PS5

Published on December 22nd, 2025 | by Gareth Newnham

Montezuma’s Revenge: The 40th Anniversary Edition (PS5) Review

Montezuma’s Revenge: The 40th Anniversary Edition (PS5) Review Gareth Newnham
Gameplay
Graphics
Audio
Narrative

Summary: No amount of misty-eyed nostalgia can save this stinker of a remake.

2.3

Namesake


Montezuma’s Revenge was a game that I have fond memories of playing as a kid. That said, the game is more than 40 years old, and my memories are bleary at best.

It’s from that strange period of platformers in the before times, before Mario came along with his side-scrolling and sense of momentum and pace. When Jet Set Willy and Manic Miner were household names, and most platformers were more about collecting keys in a series of screens rather than running from one end of a level to the other.

To many, Montezuma’s Revenge remains one of the best early platformers, as intrepid adventurer Pedro attempts to navigate the treacherous temple of Montezuma by finding keys to open doors that let him move from the top of the pyramid to the bottom and hopefully escape — all while avoiding all kinds of traps, hazards, and ferocious beasts that inhabit the pyramid.



 

The problem is that times do certainly change, and gaming has come a long way since the halcyon days when you could get away with naming your game after unfortunate tummy troubles caused by some bad burritos.

It is impossible to overstate how important and game-changing console platformers like Super Mario Bros and Alex Kidd were to those of us who had been brought up with home computers that screamed at you for half an hour before giving you games made up of coloured bricks in a handful of colours, replete with renditions of classical music that sounded like they were made by kicking a printer down the stairs.

That leap from Montezuma’s Revenge on the Atari 2600 to Mario on the NES happened in the space of a year, and there’s been another 40 on top of that now. The fact of the matter is that modern games are so far removed from their forebears these days that any attempt to recreate them accurately without a documentary tacked on the side is a terrible idea, because they don’t hold up, and no amount of nostalgia is going to rectify that.

This is the problem at the heart of Montezuma’s Revenge: The 40th Anniversary Edition.

It plays almost the same as it did 41 years ago. That is to say, every last annoying quirk of platformers from that era is retained: the set jumping distance, the fall damage that kicks in at approximately two feet off the ground and kills you, the enemies that are everywhere and often impossible to avoid, who kill you instantly (unless you picked up a sword), and the ability to screw up your entire run because you unlocked the wrong-coloured door and there are no more keys left on the level.

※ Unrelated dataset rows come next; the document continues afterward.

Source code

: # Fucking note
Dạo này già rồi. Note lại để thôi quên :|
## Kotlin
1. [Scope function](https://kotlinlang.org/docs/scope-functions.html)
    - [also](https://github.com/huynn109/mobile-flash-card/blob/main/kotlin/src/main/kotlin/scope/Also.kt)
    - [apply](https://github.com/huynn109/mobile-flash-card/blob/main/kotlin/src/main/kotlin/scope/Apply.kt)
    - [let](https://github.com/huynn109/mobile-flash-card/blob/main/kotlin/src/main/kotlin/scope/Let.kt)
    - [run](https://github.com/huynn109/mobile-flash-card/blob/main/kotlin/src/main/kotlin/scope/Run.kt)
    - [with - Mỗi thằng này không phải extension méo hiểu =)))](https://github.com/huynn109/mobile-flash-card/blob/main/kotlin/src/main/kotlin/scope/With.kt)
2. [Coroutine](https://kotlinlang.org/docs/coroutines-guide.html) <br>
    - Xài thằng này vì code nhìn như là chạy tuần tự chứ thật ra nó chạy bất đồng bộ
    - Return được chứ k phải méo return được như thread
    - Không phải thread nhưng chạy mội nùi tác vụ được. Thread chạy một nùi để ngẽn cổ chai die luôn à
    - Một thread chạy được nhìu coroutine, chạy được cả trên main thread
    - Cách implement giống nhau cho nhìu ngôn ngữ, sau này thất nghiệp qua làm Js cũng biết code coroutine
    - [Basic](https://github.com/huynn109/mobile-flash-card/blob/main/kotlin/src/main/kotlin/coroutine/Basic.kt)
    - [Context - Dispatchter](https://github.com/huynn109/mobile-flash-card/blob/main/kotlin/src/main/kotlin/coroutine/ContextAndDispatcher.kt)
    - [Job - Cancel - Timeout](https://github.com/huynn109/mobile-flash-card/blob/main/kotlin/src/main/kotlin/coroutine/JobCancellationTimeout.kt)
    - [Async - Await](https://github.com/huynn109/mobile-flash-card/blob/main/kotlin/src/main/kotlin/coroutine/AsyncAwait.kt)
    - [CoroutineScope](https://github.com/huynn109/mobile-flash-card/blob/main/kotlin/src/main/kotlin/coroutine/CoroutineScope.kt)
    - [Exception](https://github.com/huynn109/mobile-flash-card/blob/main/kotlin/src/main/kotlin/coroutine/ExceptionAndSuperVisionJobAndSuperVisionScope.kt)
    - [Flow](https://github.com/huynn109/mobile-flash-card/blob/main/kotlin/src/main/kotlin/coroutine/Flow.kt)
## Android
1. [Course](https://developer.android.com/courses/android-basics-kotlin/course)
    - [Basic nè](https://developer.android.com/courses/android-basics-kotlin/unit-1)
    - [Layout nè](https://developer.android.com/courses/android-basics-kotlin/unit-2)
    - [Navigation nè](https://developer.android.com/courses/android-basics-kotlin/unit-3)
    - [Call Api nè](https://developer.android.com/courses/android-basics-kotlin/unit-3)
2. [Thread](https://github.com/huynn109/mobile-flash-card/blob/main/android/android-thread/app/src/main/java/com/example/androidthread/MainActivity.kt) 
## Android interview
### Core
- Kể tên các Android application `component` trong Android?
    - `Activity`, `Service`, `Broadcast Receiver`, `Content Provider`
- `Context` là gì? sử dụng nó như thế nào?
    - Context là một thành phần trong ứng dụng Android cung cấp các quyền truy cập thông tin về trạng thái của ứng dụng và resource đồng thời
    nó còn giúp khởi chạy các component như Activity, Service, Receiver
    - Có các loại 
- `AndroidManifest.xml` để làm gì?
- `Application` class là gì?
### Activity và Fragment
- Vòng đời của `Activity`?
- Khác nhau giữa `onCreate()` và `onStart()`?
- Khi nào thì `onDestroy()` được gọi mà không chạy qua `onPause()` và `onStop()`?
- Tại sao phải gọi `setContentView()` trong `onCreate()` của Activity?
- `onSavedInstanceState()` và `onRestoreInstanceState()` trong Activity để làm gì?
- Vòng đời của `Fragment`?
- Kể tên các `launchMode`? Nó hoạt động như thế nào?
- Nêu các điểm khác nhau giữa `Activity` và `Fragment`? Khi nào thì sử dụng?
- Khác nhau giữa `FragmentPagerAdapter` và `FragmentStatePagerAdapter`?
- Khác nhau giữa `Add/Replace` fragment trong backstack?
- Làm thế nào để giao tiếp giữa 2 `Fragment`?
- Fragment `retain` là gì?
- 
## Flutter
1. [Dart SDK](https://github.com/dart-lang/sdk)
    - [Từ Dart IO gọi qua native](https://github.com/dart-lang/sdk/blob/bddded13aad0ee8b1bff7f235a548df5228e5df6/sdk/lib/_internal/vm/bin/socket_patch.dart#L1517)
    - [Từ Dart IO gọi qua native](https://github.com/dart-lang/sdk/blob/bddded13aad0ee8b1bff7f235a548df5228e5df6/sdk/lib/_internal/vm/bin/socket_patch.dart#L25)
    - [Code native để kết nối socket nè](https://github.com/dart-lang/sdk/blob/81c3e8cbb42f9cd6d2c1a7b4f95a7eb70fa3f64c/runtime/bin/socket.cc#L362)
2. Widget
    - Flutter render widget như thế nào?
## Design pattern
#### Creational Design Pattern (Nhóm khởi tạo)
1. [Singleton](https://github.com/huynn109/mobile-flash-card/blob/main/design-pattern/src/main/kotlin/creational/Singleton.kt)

Returning to Montezuma’s Revenge shows you how far we’ve come in terms of ironing out a lot of wrinkles in the way characters move, enemies behave, and how much of a pig games used to be to get through.

Poor Pedro is sadly not only trapped in the temple of Montezuma but in the past. What this game desperately needed was a proper overhaul to make it more playable for modern audiences.

That’s not to say there aren’t any quality-of-life improvements. You can toggle how many lives you have, enemies tend to disappear after they’ve killed you, and you can effectively brute force your way through the more onerous parts of the game thanks to it giving you infinite continues.

What really needed to happen, though, is for the fall damage to be a toggle in the options, for the platforming to be a little more forgiving in places, and for you to have been given some new, optional way to defend yourself. The inventory limit also needed to either be expanded or removed entirely (also optional). Then the old purists would have been happy, and so would anyone taking on the temple for the first time.

Which brings us to the presentation. Montezuma’s Revenge 40th Anniversary looks and sounds cheap. The best way to describe the horrible style of pre-rendered 3D sprites is that it looks just like the kind of awful CGI you find on an online gambling site. It has some serious Rainbow Riches vibes. The music extends to a single, completely forgettable looping track.

Final Thoughts

It’s hard to feel nostalgic when you’re having a miserable time, and that’s what Montezuma’s Revenge – The 40th Anniversary Edition is. It’s just like its namesake. You can remember what you had to eat, and you’re sure you enjoyed it, but unfortunately, now that time has passed, your body is violently rejecting it.

You are better off just emulating the original because even though it still doesn’t hold up that well, at least it has some retro “isn’t it impressive what they pulled off with the hardware at the time” charm.

The worst part is that it’s a missed opportunity. The four developers who stuck their names on this thing honestly couldn’t figure out a way to do something fresh with the IP, or at the very least, use modern hardware to make Montezuma’s Revenge better in any meaningful way. At the very least, make it look good, sound good, give it more of a story, or tighten up the gameplay. Anything?

What we have instead may as well be flushed down the nearest toilet.